In Wake of Morales Suicide, Two Takes on Bullying
School bullies might use discrimination to harass victims, but bullying itself doesn’t discriminate — it can infiltrate any community, as the ethnic and community media has reported. Lately, it has landed on the pages of the Amsterdam News and the Jewish Daily Forward. In the aftermath of the suicide of bullied 12-year-old Joel Morales of East Harlem, the African-American paper called attention to the under-reporting of bullying in communities of color. Meanwhile, the Jewish paper looked at some discord between two major Jewish organizations on the question of how to distinguish between free speech and bullying.
Cyril Josh Barker, writing for Amsterdam News, blames the mainstream media for focusing its attention on the white victims of bullies, but he also points out that bullying is under-reported within communities of color.
Morales’ bullying-related suicide is just one of several of Black and Latino youth. While headlines are often made about whites who take their own life as a result of bullying, little is heard about teens of color who deal with bullying.
A recent study by Ohio State University revealed that Black and Latino students who have high test scores are more likely to be harassed or teased at school. Students who don’t conform to the so-called negative stereotypes that are often associated with youth of color can also be subjected to ridicule from peers.
Youth activist Willie Davis, who founded the anti-bullying organization Project Speak Up Now, said Black and Latino youth are bullied for being different in a number of ways, ranging from being overweight or mentally challenged to being suspected of being homosexual or even not joining gangs. He said city schools aren’t doing enough and few are speaking up.
“If you are different, you are going to get picked on,” he said. “Bullying is at an all-time high, to the point that kids are killing themselves, and it’s not being recognized in the Black community.”
The activist organized an anti-bullying march with students last week that went from the Bronx to Harlem, culminating in a rally in Jackie Robinson Park.
“This needs to stop,” he said. “It’s the kids who want to do something positive with their lives who get targeted.

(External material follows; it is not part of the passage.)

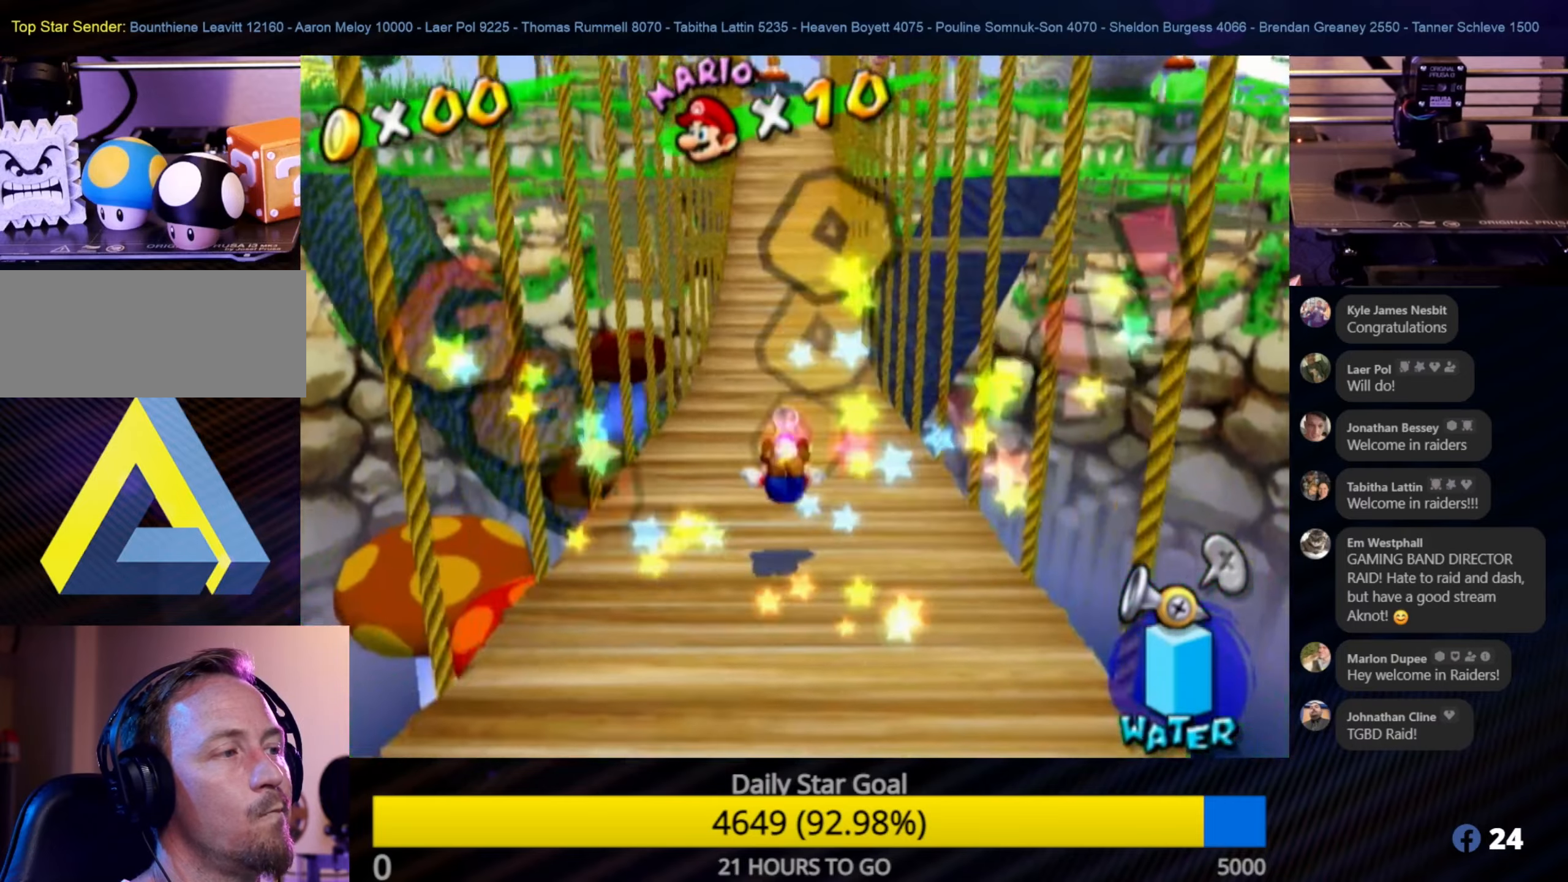
{"buttons": [], "left_stick": "up", "right_stick": "center", "events": [[283, "A", "down"], [483, "A", "up"]]}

We need something in the community that speaks up for them.”
The Jewish Daily Forward approached the bullying issue from a different angle, exploring a philosophical question: When it comes to bullying, where does free speech end and bullying begin?
Wearing a T-shirt emblazoned with the slogan “Homosexuality is shameful” could cause a public school student to be disciplined for offending classmates, federal courts have ruled.
But religious students say they should be free to express their beliefs — even if they are homophobic, racist or otherwise offensive — without being punished, especially in a public school.
Drawing the line between free speech or religious expression on the one hand and behavior that could be considered harassment or even bullying on the other is a growing problem for public schools nationwide.
In May, the American Jewish Committee and the Religious Freedom Education Project/ First Amendment Center released a report which emphasized “the need for school officials to tread carefully when disciplining students over messages that could be considered protected speech,” Naomi Zeveloff reported.
Marc Stern, the AJC’s general counsel, said the report was not meant to provide guidance on clear-cut harassment cases.
“Words that convey ideas are one thing; words that are used as assault weapons are another,” the report said.
Stern said the report aimed to help school administrators deal with the “harder cases,” those in which students express controversial ideas — sometimes based in religious teachings — such as “Homosexuality is a sin.”
Another major national Jewish organization, the Anti-Defamation League, rejected the report, saying that schools should focus instead on bullying prevention. In a letter to Education Secretary Arne Duncan, the group criticized the AJC for missing the bigger picture.
It suggested that the AJC’s focus on the tricky line between free speech and harassment might distract attention from the bigger problem of full-blown physical or verbal abuse.
“Bullying situations very rarely erupt as conflicts over political or religious speech,” the letter stated. “Instead, they much more often involve the intentional targeting of an individual with less physical or social standing for physical or verbal abuse.”
“It could create confusion for schools that are dealing with the serious problem of bullying,” said Deborah Lauter, the ADL’s director of civil rights. Lauter called the report “not necessary,” saying that free-speech protections were already detailed in an October 2010 letter from the Department of Education’s Office for Civil Rights on the topic of religion in public schools.